Navy Looking At Saab For Interim Anti-Sub Training

Sweden’s Saab announced Jan. 8 it will demonstrate its AUV62-AT anti-submarine warfare (ASW) training system for the U.S. Navy as the service looks into an interim solution to replace its aging ASW target.

The announcement came ahead of the Surface Navy Association’s annual symposium.

The Navy has been using the MK 30 Mod 1 ASW target for over 30 years at its Undersea Warfare Training Range. It is a torpedo-sized underwater vehicle used to train surface ships, submarines, and aircraft.

Saab said its AUV62-AT is an artificial acoustic submarine that mimics a submarine in a manner compatible with all torpedo and sonar systems on the market.
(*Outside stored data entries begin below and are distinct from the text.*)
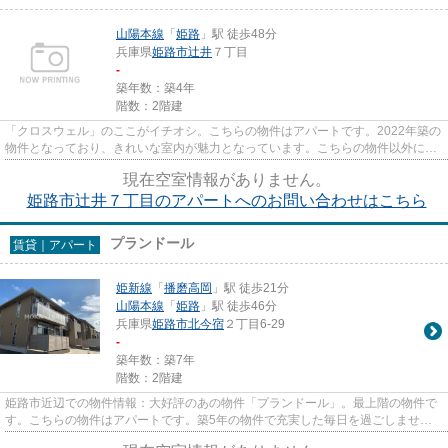
山陽本線
「
姫路
」駅 徒歩48分
兵庫県
姫路市
辻井
７丁目
-
築年数：築4年
階数：2階建
「クロスウェル」のここがイチオシ。こちらの物件はアパートです。2022年築の
物件となっており、きれいな室内が魅力となっています。こちらの物件以外に
も、山陽本線姫路近くの物件情...
現在空室情報がありません。
姫路市辻井７丁目のアパートへのお問い合わせはこちら
プランドール
賃貸｜アパート
姫新線
「
播磨高岡
」駅 徒歩21分
山陽本線
「
姫路
」駅 徒歩46分
兵庫県
姫路市
北今宿
２丁目6-29
-
築年数：築7年
階数：2階建
姫路市近辺での物件情報：大好評のあの物件「プランドール」。最上階の物件で
す。こちらの物件はアパートです。築5年の物件で充実した毎日を過ごしません
か。数多くの物件をご用意して...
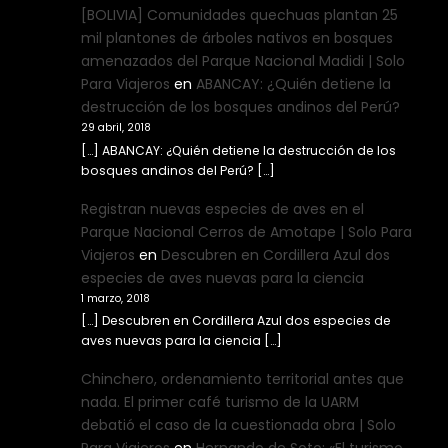
[BOLIVIA] Comunidades quechuas plantan 25
mil plantones de árboles nativos en bosques
amenazados del Parque Nacional Madidi | Solo
Para Viajeros
en
ABANCAY: ¿Quién detiene la
destrucción de los bosques andinos del Perú?
29 abril, 2018
[…] ABANCAY: ¿Quién detiene la destrucción de los
bosques andinos del Perú? […]
Registran nuevas especies de aves en el
Parque Nacional Cerros de Amotape | Solo Para
Viajeros
en
Descubren en Cordillera Azul dos
especies de aves nuevas para la ciencia
1 marzo, 2018
[…] Descubren en Cordillera Azul dos especies de
aves nuevas para la ciencia […]
Chinchero, ordenamiento territorial antes que
nada. El primer café turismo de la UARM
debatió el caso de la cuestionada obra | Solo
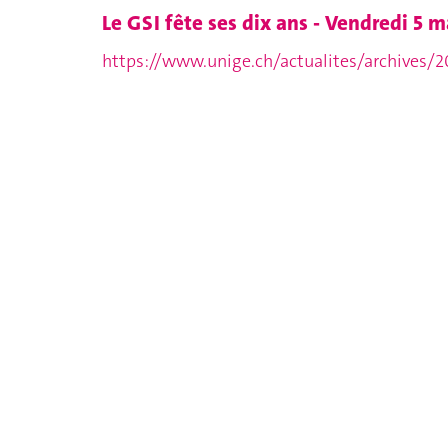
Le GSI fête ses dix ans - Vendredi 5 m
https://www.unige.ch/actualites/archives/20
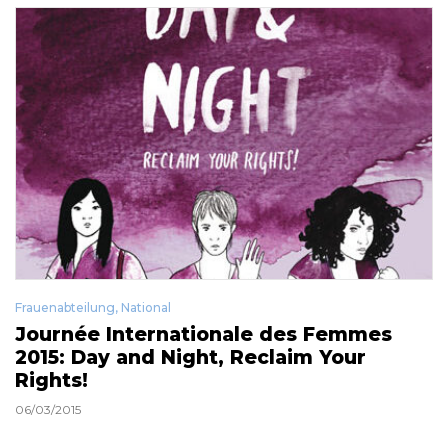
Frauenabteilung
,
National
Journée Internationale des Femmes
2015: Day and Night, Reclaim Your
Rights!
06/03/2015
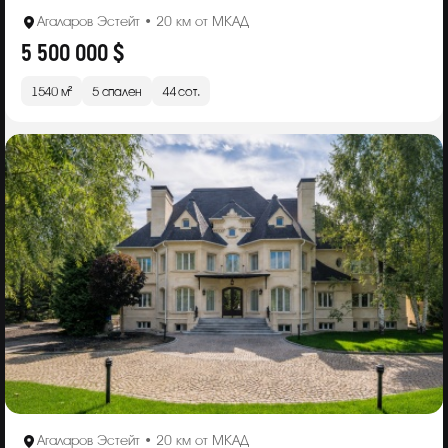
Агаларов Эстейт • 20 км от МКАД
5 500 000 $
1540 м²
5 спален
44 сот.
Агаларов Эстейт • 20 км от МКАД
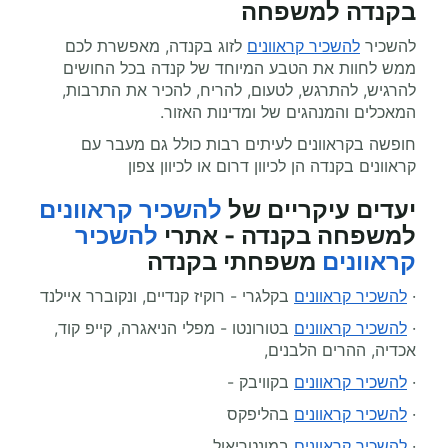
בקנדה למשפחה
להשכיר
להשכיר קראוונים
לזוג בקנדה, מאפשרת לכם
ממש לחוות את הטבע המיוחד של קנדה בכל החושים
להרגיש, להתרגש, לטעום, להריח, להכיר את התרבות,
המאכלים והמנהגים של ומדינות האזור.
חופשה בקראוונים לעיתים רבות כולל גם מעבר עם
קראוונים בקנדה הן לכיוון דרום או לכיוון צפון
יעדים עיקריים של
להשכיר קראוונים
למשפחה בקנדה - אתרי
להשכיר
קראוונים
משפחתי בקנדה
·
להשכיר קראוונים
בקלגרי - רוקיז קנדיים, ונקוברר איילנד
·
להשכיר קראוונים
בטורונטו - מפלי הניאגרה, קייפ קוד,
אכדיה, ההרים הלבנים,
·
להשכיר קראוונים
בקוויבק -
·
להשכיר קראוונים
בהליפקס
·
להשכיר קראוונים
במונטריאול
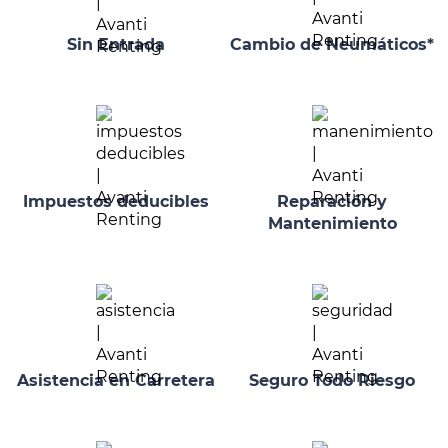
Sin Entrada
Cambio de Neumáticos*
Impuestos deducibles
Reparación y
Mantenimiento
Asistencia en Carretera
Seguro Todo Riesgo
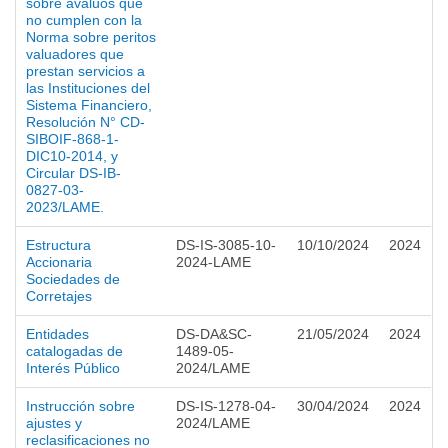
sobre avalúos que
no cumplen con la
Norma sobre peritos
valuadores que
prestan servicios a
las Instituciones del
Sistema Financiero,
Resolución N° CD-
SIBOIF-868-1-
DIC10-2014, y
Circular DS-IB-
0827-03-
2023/LAME.
Estructura
DS-IS-3085-10-
10/10/2024
2024
Accionaria
2024-LAME
Sociedades de
Corretajes
Entidades
DS-DA&SC-
21/05/2024
2024
catalogadas de
1489-05-
Interés Público
2024/LAME
Instrucción sobre
DS-IS-1278-04-
30/04/2024
2024
ajustes y
2024/LAME
reclasificaciones no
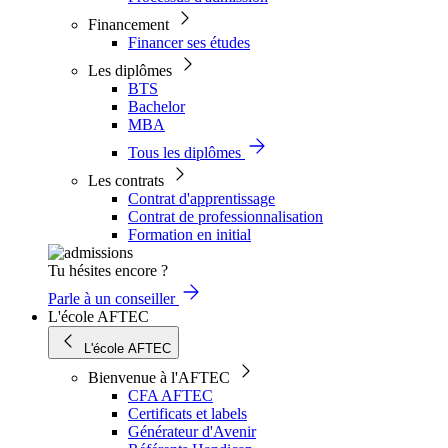
Financement
Financer ses études
Les diplômes
BTS
Bachelor
MBA
Tous les diplômes
Les contrats
Contrat d'apprentissage
Contrat de professionnalisation
Formation en initial
Tu hésites encore ?
Parle à un conseiller
L'école AFTEC
L'école AFTEC
Bienvenue à l'AFTEC
CFA AFTEC
Certificats et labels
Générateur d'Avenir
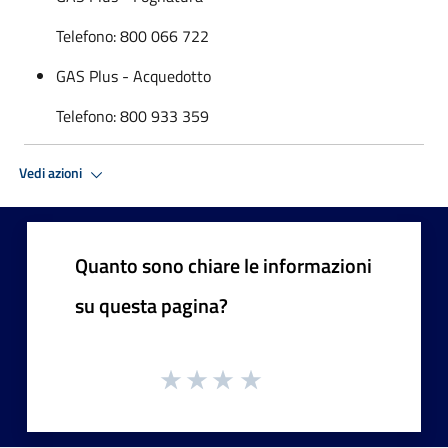
Telefono: 800 066 722
GAS Plus - Acquedotto
Telefono: 800 933 359
Vedi azioni
Quanto sono chiare le informazioni
su questa pagina?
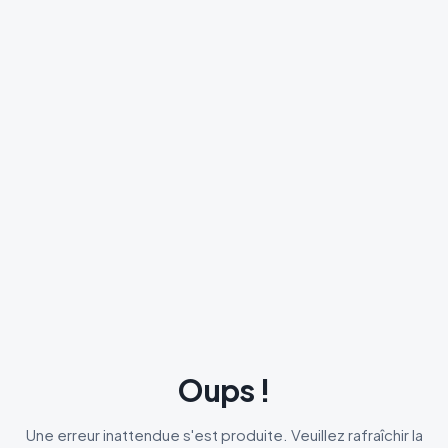
Oups !
Une erreur inattendue s'est produite. Veuillez rafraîchir la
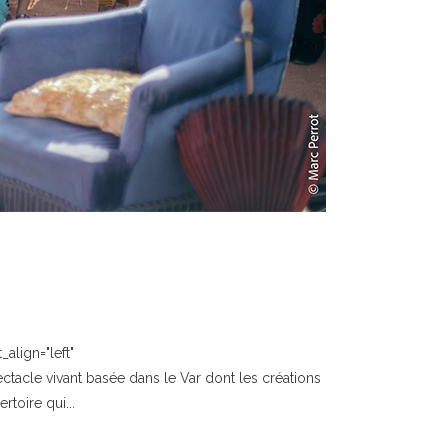
align="left"
acle vivant basée dans le Var dont les créations
toire qui...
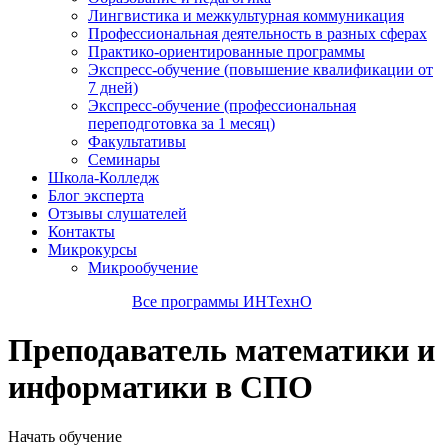
Лингвистика и межкультурная коммуникация
Профессиональная деятельность в разных сферах
Практико-ориентированные программы
Экспресс-обучение (повышение квалификации от
7 дней)
Экспресс-обучение (профессиональная
переподготовка за 1 месяц)
Факультативы
Семинары
Школа-Колледж
Блог эксперта
Отзывы слушателей
Контакты
Микрокурсы
Микрообучение
Все программы ИНТехнО
Преподаватель математики и
информатики в СПО
Начать обучение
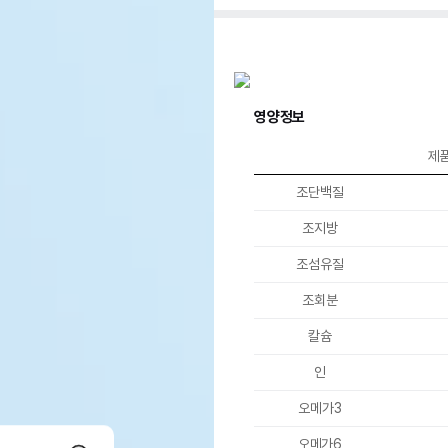
영양정보
제
조단백질
조지방
조섬유질
조회분
칼슘
인
오메가3
오메가6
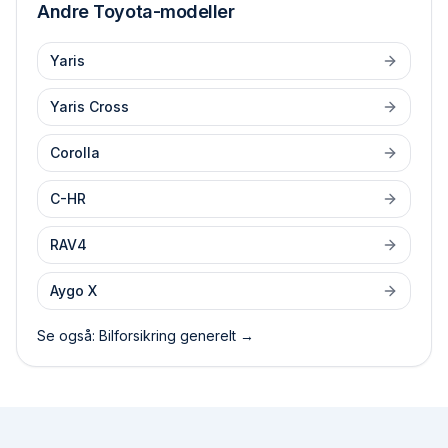
Andre
Toyota
-modeller
Yaris
Yaris Cross
Corolla
C-HR
RAV4
Aygo X
Se også: Bilforsikring generelt →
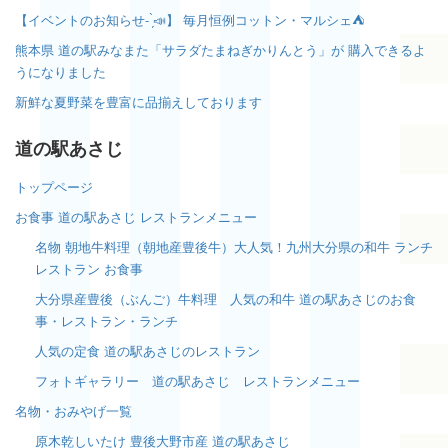
【イベントのお知らせ- ̗̀📣】 毎月恒例コットン・マルシェ⛺️
熊本県 道の駅みなまた「サラダたまねぎかりんとう」が 購入できるよ
うになりました
新鮮な夏野菜を豊富に品揃えしております
道の駅あさじ
トップページ
お食事 道の駅あさじ レストランメニュー
名物 朝地牛料理（朝地産豊後牛）大人気！九州大分県の和牛 ランチ
レストラン お食事
大分県産豊後（ぶんご）牛料理 人気の和牛 道の駅あさじのお食
事・レストラン・ランチ
人気の定食 道の駅あさじのレストラン
フォトギャラリー 道の駅あさじ レストランメニュー
名物・おみやげ一覧
原木乾しいたけ 豊後大野市産 道の駅あさじ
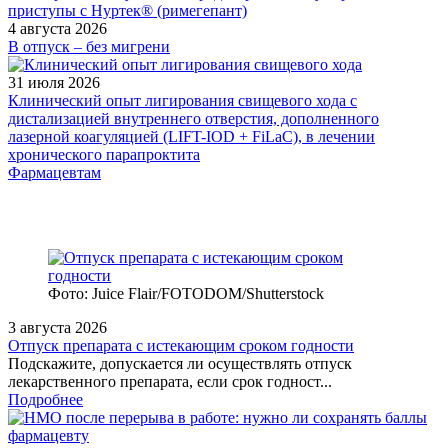
4 августа 2026
В отпуск – без мигрени
31 июля 2026
Клинический опыт лигирования свищевого хода с
дистализацией внутреннего отверстия, дополненного
лазерной коагуляцией (LIFT-IOD + FiLaC), в лечении
хронического парапроктита
Фармацевтам
Фото: Juice Flair/FOTODOM/Shutterstoсk
3 августа 2026
Отпуск препарата с истекающим сроком годности
Подскажите, допускается ли осуществлять отпуск
лекарственного препарата, если срок годност...
Подробнее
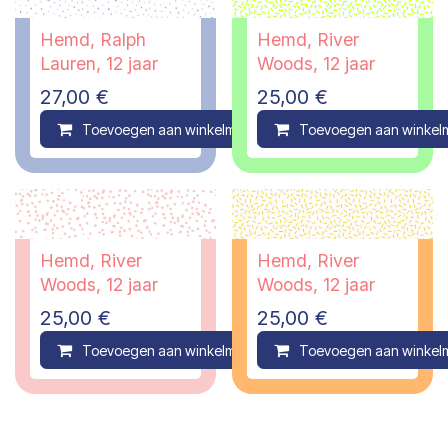
Hemd, Ralph
Hemd, River
Lauren, 12 jaar
Woods, 12 jaar
27,00
€
25,00
€
Toevoegen aan winkelmandje
Toevoegen aan winkel
Compare
Hemd, River
Hemd, River
Woods, 12 jaar
Woods, 12 jaar
25,00
€
25,00
€
Toevoegen aan winkelmandje
Toevoegen aan winkel
Compare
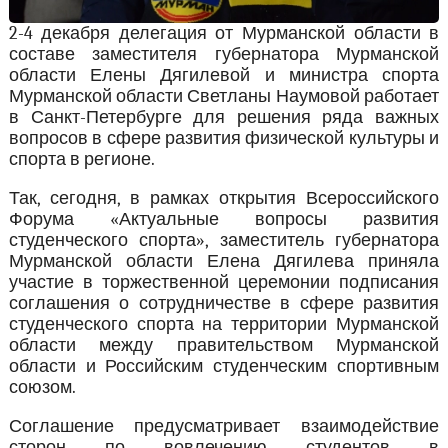
2-4 декабря делегация от Мурманской области в
составе заместителя губернатора Мурманской
области Елены Дягилевой и министра спорта
Мурманской области Светланы Наумовой работает
в Санкт-Петербурге для решения ряда важных
вопросов в сфере развития физической культуры и
спорта в регионе.
Так, сегодня, в рамках открытия Всероссийского
Форума «Актуальные вопросы развития
студенческого спорта», заместитель губернатора
Мурманской области Елена Дягилева приняла
участие в торжественной церемонии подписания
соглашения о сотрудничестве в сфере развития
студенческого спорта на территории Мурманской
области между правительством Мурманской
области и Российским студенческим спортивным
союзом.
Соглашение предусматривает взаимодействие
сторон по вовлечению студентов в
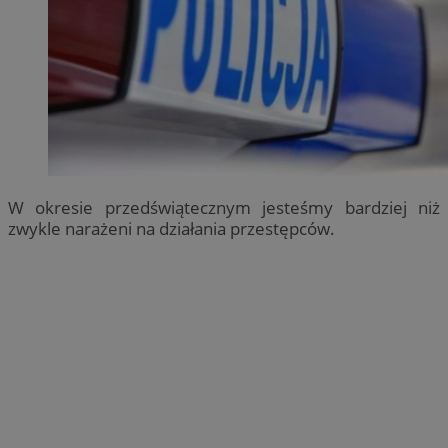
W okresie przedświątecznym jesteśmy bardziej niż
zwykle narażeni na działania przestępców.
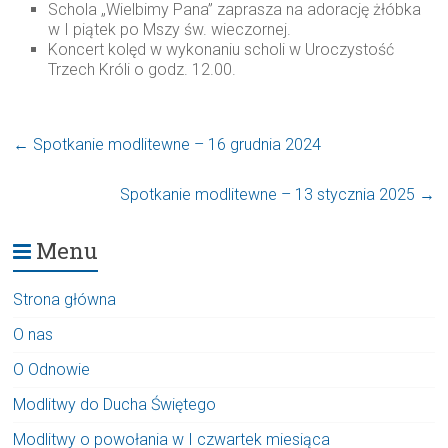
Schola „Wielbimy Pana” zaprasza na adorację żłóbka
w I piątek po Mszy św. wieczornej.
Koncert kolęd w wykonaniu scholi w Uroczystość
Trzech Króli o godz. 12.00.
←
Spotkanie modlitewne – 16 grudnia 2024
Spotkanie modlitewne – 13 stycznia 2025
→
Menu
Strona główna
O nas
O Odnowie
Modlitwy do Ducha Świętego
Modlitwy o powołania w I czwartek miesiąca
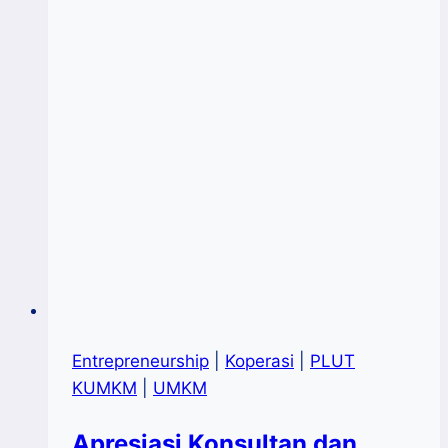
2025
Entrepreneurship
|
Koperasi
|
PLUT
KUMKM
|
UMKM
Apresiasi Konsultan dan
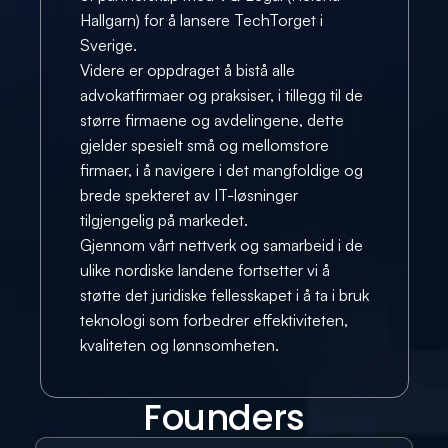
Hallgarn) for å lansere TechTorget i 
Sverige.
Videre er oppdraget å bistå alle 
advokatfirmaer og praksiser, i tillegg til de 
større firmaene og avdelingene, dette 
gjelder spesielt små og mellomstore 
firmaer, i å navigere i det mangfoldige og 
brede spekteret av IT-løsninger 
tilgjengelig på markedet.
Gjennom vårt nettverk og samarbeid i de 
ulike nordiske landene fortsetter vi å 
støtte det juridiske fellesskapet i å ta i bruk 
teknologi som forbedrer effektiviteten, 
kvaliteten og lønnsomheten.
Founders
The overall package can train operators in submarine surveillance, detection, identification, classification, and target engagement, the company said.

The AUV62-AT is scheduled to be demonstrated and evaluated in comparison to the current Navy systems through the Foreign Comparative Testing (FCT) program this upcoming August for a notional 90-day period. The schedule also has an option to continue testing through 2019.

The company said the trainer, currently in service with several other countries, “fully replaces the use of a submarine in the role as a maneuvering training target and can be launched from a ship, a submarine, or shore.”

Chris Lade, a defense sales manager at Saab, highlighted how advanced the trainer is in an interview with sister publication Defense Daily. Both active and passive signatures emanate from it and it offers a post-exercise debrief/reconstruction capability.

“So it records what’s happened during the exercise, you can then download that afterward and analyze how well you’ve performed,” Lade said.

Saab also noted a feature of the AUV62 is that it can track drill ASW weapons fired at the target. The system tracks the drill weapons and determines if the weapon would have hit the target

Jon Kaufman, vice president of Saab North American submarine programs, said four Navy operators traveled to Sweden for five days to train on how to operate the AUV62-AT.

The service wants to operate the unit itself because acoustic signatures are some of the most sensitive details that navies protect, Kaufman told sister publication Defense Daily in an interview on Jan. 9. A Saab employee will also help the Navy through any assistance, repairing, or adjustments the Navy needs.

“The goal is we’ll bring it over here in August and it’ll go down to the Andros Island in the Bahamas where the AUTEC range is and they’ll operate it for 3 months with options to keep it longer,” Kaufman added.

Lade highlighted the AUV62 is being worked on in the UK as evidenced by its successful use during the 2016 Unmanned Warrior exercise. The UK Royal Navy-sponsored exercise demonstrated abilities of various unmanned vehicles.

During the exercise the simulator was deployed for two weeks with about six hours of total downtime.

“So it was very efficient and effective,” Lade said.

Kaufman underscored the existing MK 30 Mod 1 is plagued by obsolescence issues and the Navy, when talking to Saab, was looking for “an literally off the shelf, already vetted acoustic target.”

He added the AUV62 is technically a potential interim solution for 10-12 years because it may take that long to develop a new program and target.